Updated on June 04, 2022

Comments

  • user2097211
    user2097211 almost 2 years

    As far as I can tell my question is not related to topics involved in Stenography or in the win.rar soluations I've seen to this where you are essentially hidding messages.

    I am trying to figure out if there is a way to insert code into a file such as a jpg or png with a simple message, that could later be extracted by a program reading the file without having it encoded into the file either by slight differences in pixels or what have you in stenography.

    I basically just want a tag along message that is a part of the file itself that is not brought up by the image reader but could perhaps be seen by a text reader of some kind.

    I'm not sure how possible this is because I, for the most part don't understand the order/layout of the png/jgp/ect file aside from the RGB pixel code.

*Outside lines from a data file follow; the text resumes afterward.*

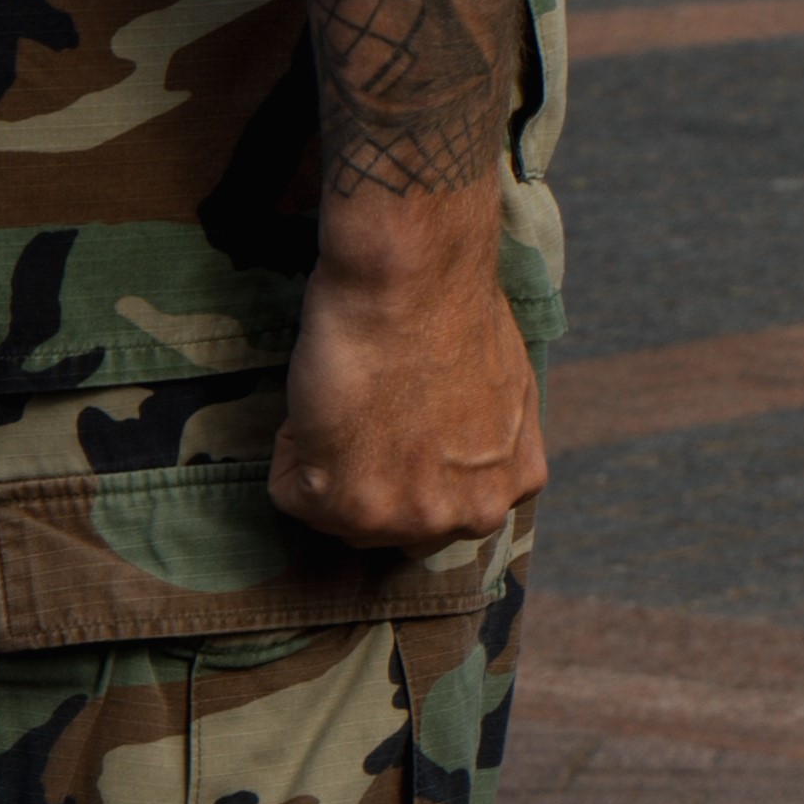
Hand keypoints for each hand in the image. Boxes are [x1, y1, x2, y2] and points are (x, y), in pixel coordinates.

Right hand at [273, 179, 544, 547]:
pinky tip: (326, 401)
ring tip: (353, 401)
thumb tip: (450, 462)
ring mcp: (410, 517)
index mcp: (514, 484)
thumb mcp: (503, 394)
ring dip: (328, 462)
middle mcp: (470, 515)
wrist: (411, 282)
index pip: (441, 506)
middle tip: (373, 410)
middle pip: (391, 522)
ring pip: (337, 515)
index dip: (410, 461)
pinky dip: (292, 447)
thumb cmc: (452, 314)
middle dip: (369, 474)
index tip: (406, 417)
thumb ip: (483, 449)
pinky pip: (289, 493)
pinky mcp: (347, 505)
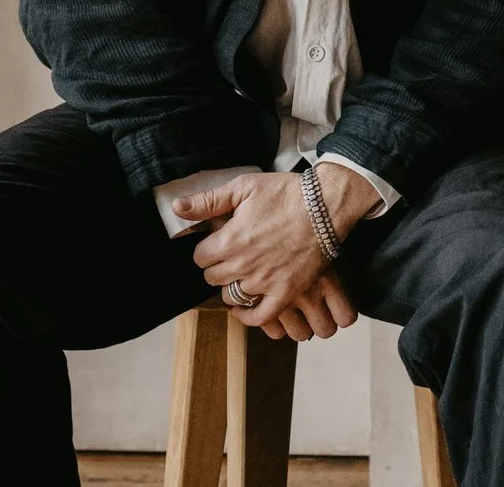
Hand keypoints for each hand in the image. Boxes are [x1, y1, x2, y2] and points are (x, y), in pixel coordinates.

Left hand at [175, 165, 382, 335]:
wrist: (326, 205)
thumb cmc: (286, 193)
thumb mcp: (244, 187)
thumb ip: (208, 201)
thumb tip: (178, 208)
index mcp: (230, 240)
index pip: (199, 258)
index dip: (207, 249)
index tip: (217, 242)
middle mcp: (243, 265)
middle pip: (213, 278)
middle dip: (217, 266)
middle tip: (230, 255)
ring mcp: (265, 282)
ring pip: (232, 296)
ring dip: (232, 286)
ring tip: (241, 274)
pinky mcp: (286, 292)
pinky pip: (259, 317)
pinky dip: (248, 317)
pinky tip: (244, 308)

How does it start, how does the image display tool know to stop displaying ect.

    The way I'm envisioning it would be something like: pngStartCode -> RGBinfo --> png end code so image reader knows to stop -> start sequence that some kind of reader will recognize (possibly a new text reader) -> written text wanted to be communicated -> endcodeforreader

    I may just be rambling about something ridiculous here but please let me know if this is at least possible.

  • user2097211
    user2097211 over 10 years
    More or less just combining the .png/.jpg with the text file. Wow, a lot simpler than I would have suspected. Thanks @Rejeev, I'll give it a try. I suppose the real challenge is reading the text file without the png/jpg data interfering.
  • Jongware
    Jongware over 10 years
    If you stick with PNG then take a look at the PNG specifications. The actual file length is predefined, and easy to get hold off. Anything after that is your data.